Assignment
The answer is a stretch of the material below, returned exactly: the line containing "calves | 49 |", the line containing "Hired farm labor", and all lines between.

Records
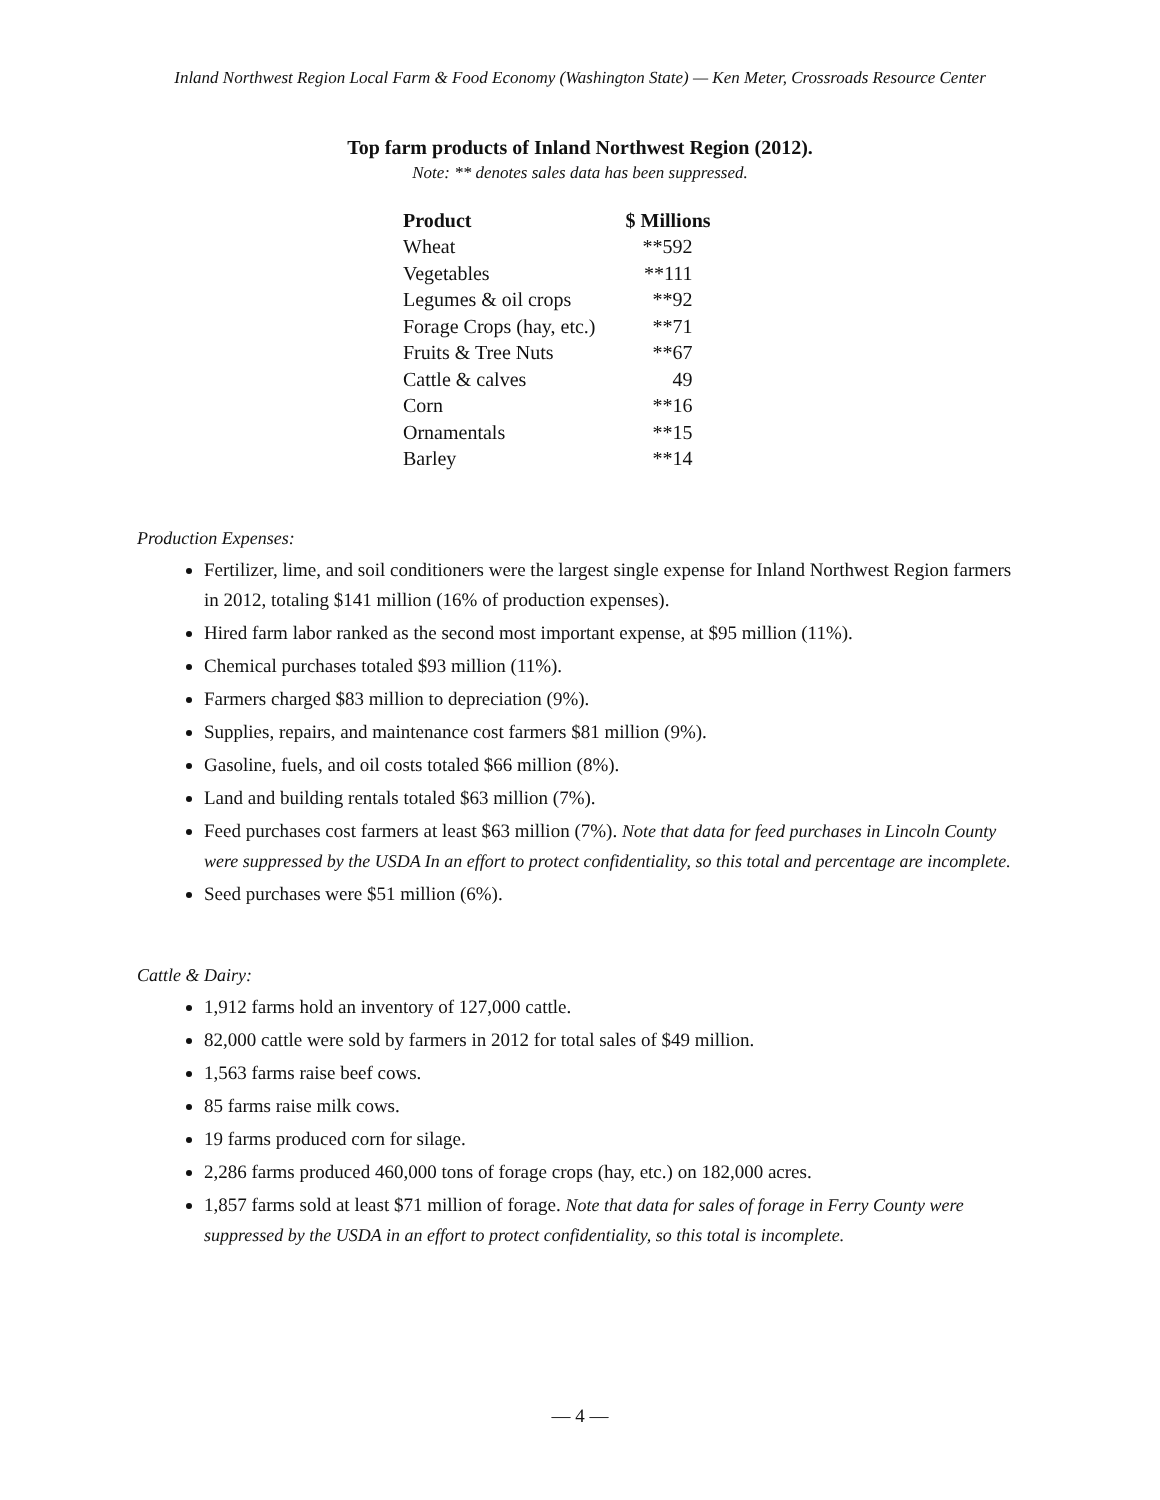Inland Northwest Region Local Farm & Food Economy (Washington State) — Ken Meter, Crossroads Resource Center
Top farm products of Inland Northwest Region (2012).
Note: ** denotes sales data has been suppressed.
| Product | $ Millions |
| --- | --- |
| Wheat | **592 |
| Vegetables | **111 |
| Legumes & oil crops | **92 |
| Forage Crops (hay, etc.) | **71 |
| Fruits & Tree Nuts | **67 |
| Cattle & calves | 49 |
| Corn | **16 |
| Ornamentals | **15 |
| Barley | **14 |
Production Expenses:
Fertilizer, lime, and soil conditioners were the largest single expense for Inland Northwest Region farmers in 2012, totaling $141 million (16% of production expenses).
Hired farm labor ranked as the second most important expense, at $95 million (11%).
Chemical purchases totaled $93 million (11%).
Farmers charged $83 million to depreciation (9%).
Supplies, repairs, and maintenance cost farmers $81 million (9%).
Gasoline, fuels, and oil costs totaled $66 million (8%).
Land and building rentals totaled $63 million (7%).
Feed purchases cost farmers at least $63 million (7%). Note that data for feed purchases in Lincoln County were suppressed by the USDA In an effort to protect confidentiality, so this total and percentage are incomplete.
Seed purchases were $51 million (6%).
Cattle & Dairy:
1,912 farms hold an inventory of 127,000 cattle.
82,000 cattle were sold by farmers in 2012 for total sales of $49 million.
1,563 farms raise beef cows.
85 farms raise milk cows.
19 farms produced corn for silage.
2,286 farms produced 460,000 tons of forage crops (hay, etc.) on 182,000 acres.
1,857 farms sold at least $71 million of forage. Note that data for sales of forage in Ferry County were suppressed by the USDA in an effort to protect confidentiality, so this total is incomplete.
— 4 —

Task solution
| Cattle & calves | 49 |
| Corn | **16 |
| Ornamentals | **15 |
| Barley | **14 |
Production Expenses:
Fertilizer, lime, and soil conditioners were the largest single expense for Inland Northwest Region farmers in 2012, totaling $141 million (16% of production expenses).
Hired farm labor ranked as the second most important expense, at $95 million (11%).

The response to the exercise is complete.